Femmes et familles bichonnées
La maternité sera compensée à 100 % et des points supplémentaires, à hauteur de 5 %, accordés dès le premier enfant. En cas de décès, 70 % des ressources du couple seront reversées au conjoint survivant. « Nous abaisserons aussi l’âge actuel d’annulation de la décote : les femmes (voire les hommes) ne seront plus contraintes d’attendre 67 ans pour liquider leur retraite, faute de trimestres suffisants, et le bénéfice de l’assurance-vieillesse des parents employés sera maintenu pour celles qui arrêtent de travailler pour élever leurs enfants jusqu’à six ans, à partir du troisième enfant », a ajouté le Premier ministre. Dans le souci de favoriser la natalité, 2 % en sus seront, en outre, accordés aux parents de trois enfants et plus.

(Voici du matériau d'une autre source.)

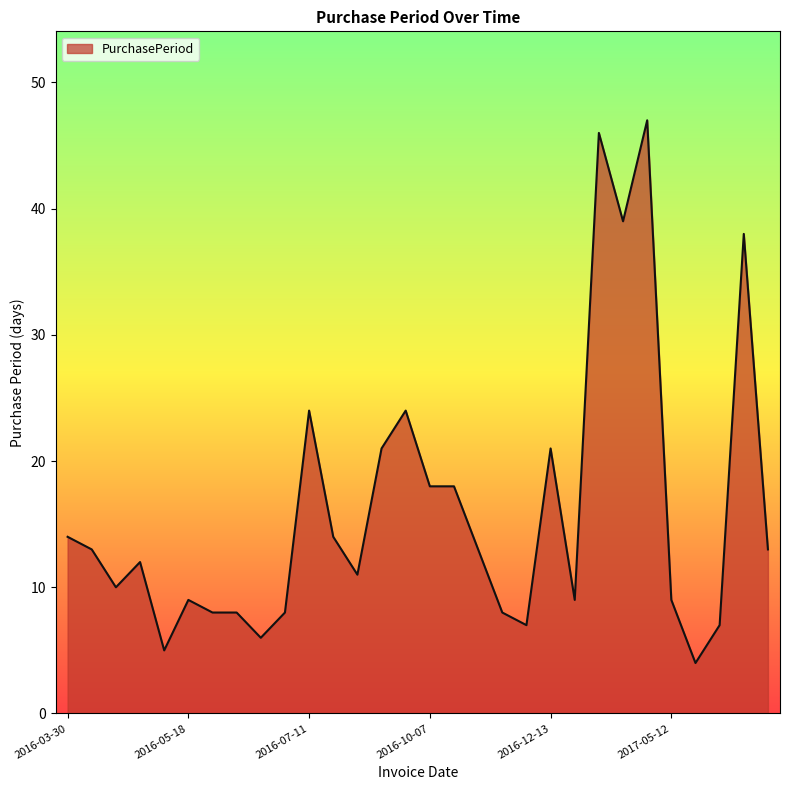

True or false: there are more than 0 points higher than both neighbors.

True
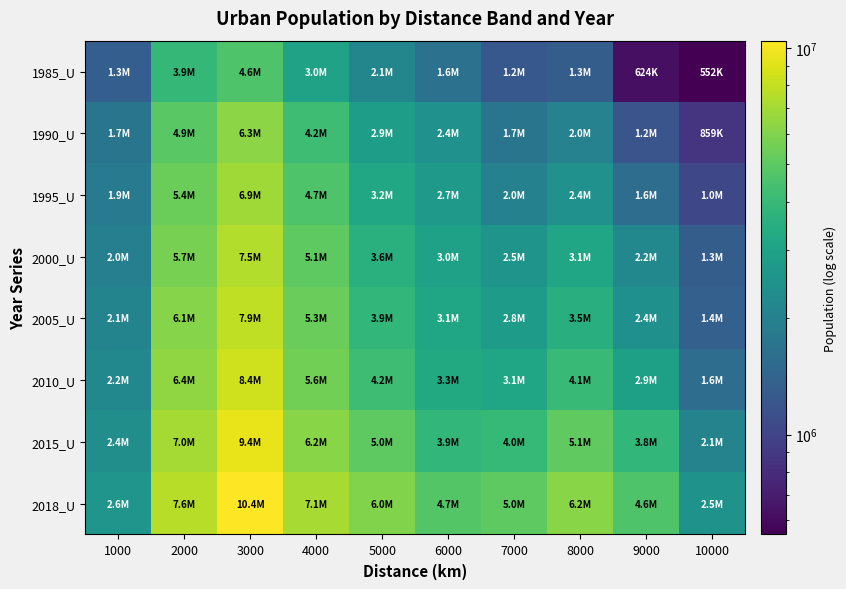

Which series has the largest total across all categories?

2018_U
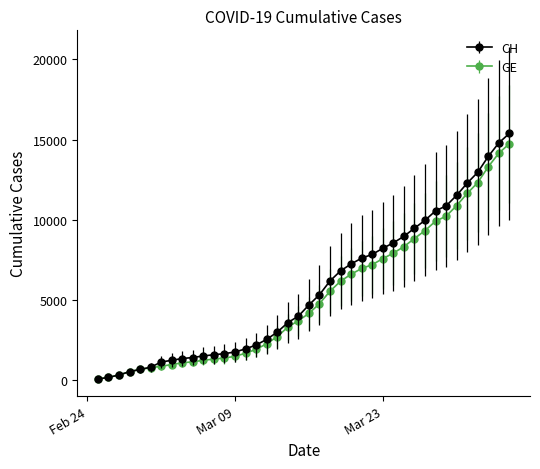

Which series has the widest spread of values?

CH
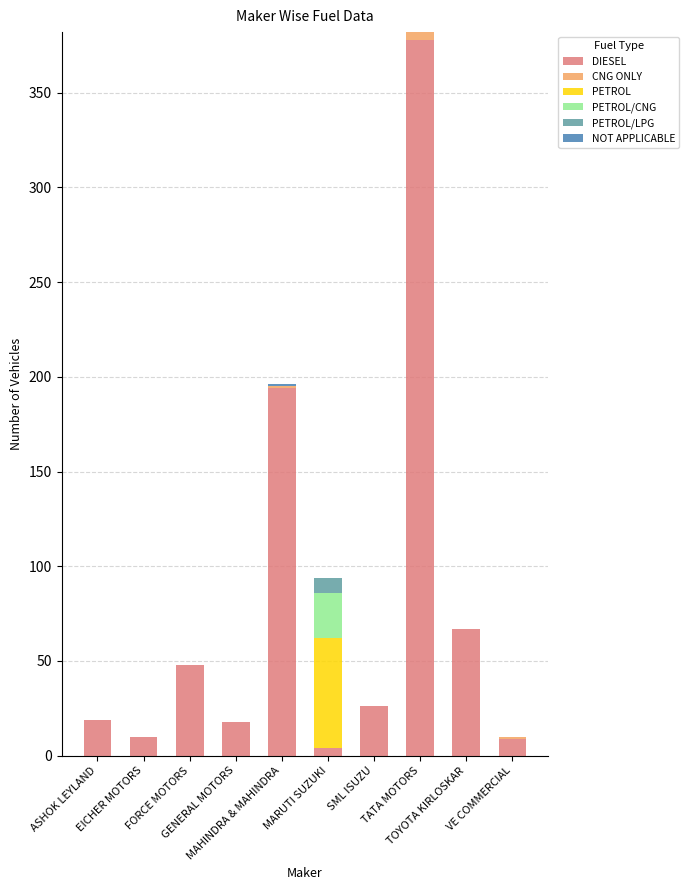

What is the highest value of the DIESEL series?

378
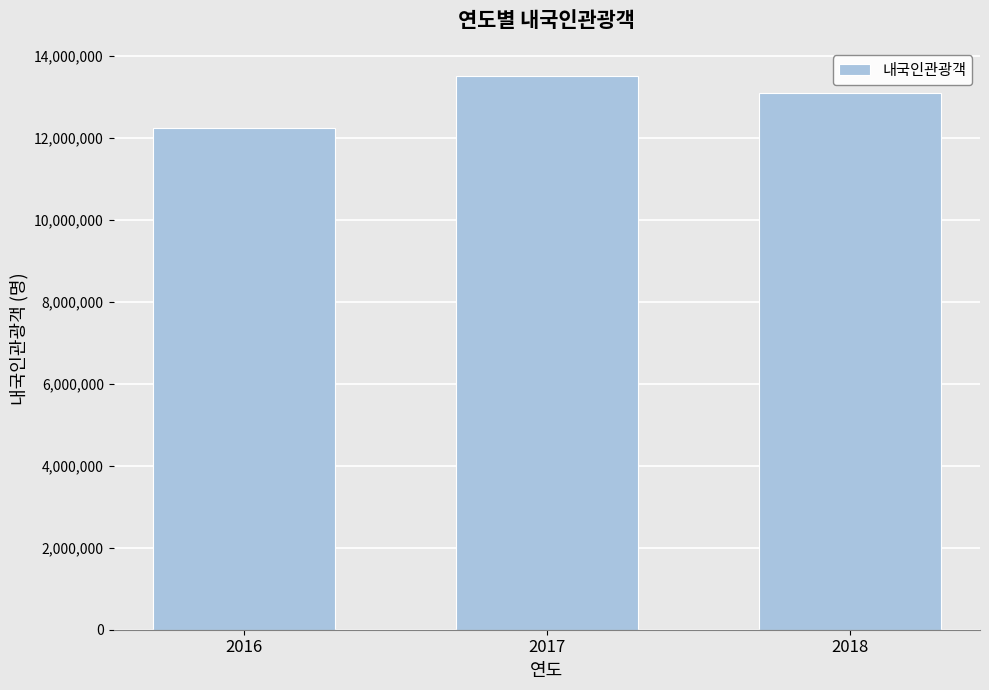

What is the change in value from 2017 to 2018?

-436503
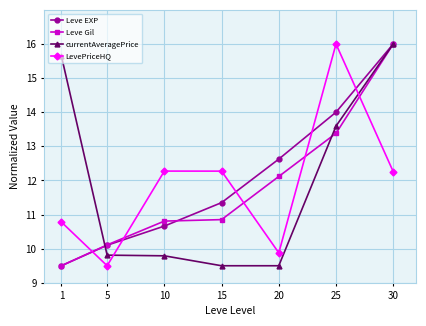

What is the value of the LevePriceHQ point at the 1st from the left?

10.8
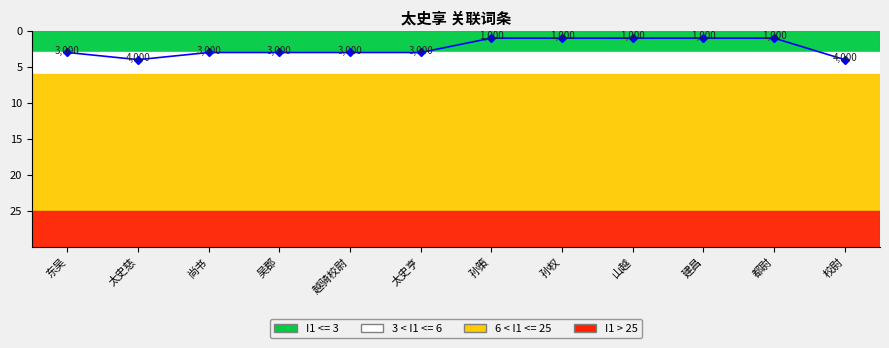

What is the smallest value displayed?

1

Les hauts revenus mis à contribution
Au-delà de 120 000 euros de revenus annuels, les plus riches paieront une cotisation de solidarité plus élevée, non à leur profit mais au bénéfice de la collectivité.
Dérogations
Les forces de sécurité conserveront le bénéfice de dérogations d’âge. Le niveau de retraite des enseignants sera sanctuarisé dans la loi et, dès 2021, leur salaire et leur pension revalorisés. Un temps partiel de fin de carrière sera mis en place en faveur des aides-soignantes. Pour les professions indépendantes, « des modalités douces de convergence des cotisations » , seront étudiées « à l’horizon de quinze ans ». Enfin, les réserves accumulées resteront dans les caisses des professionnels concernés.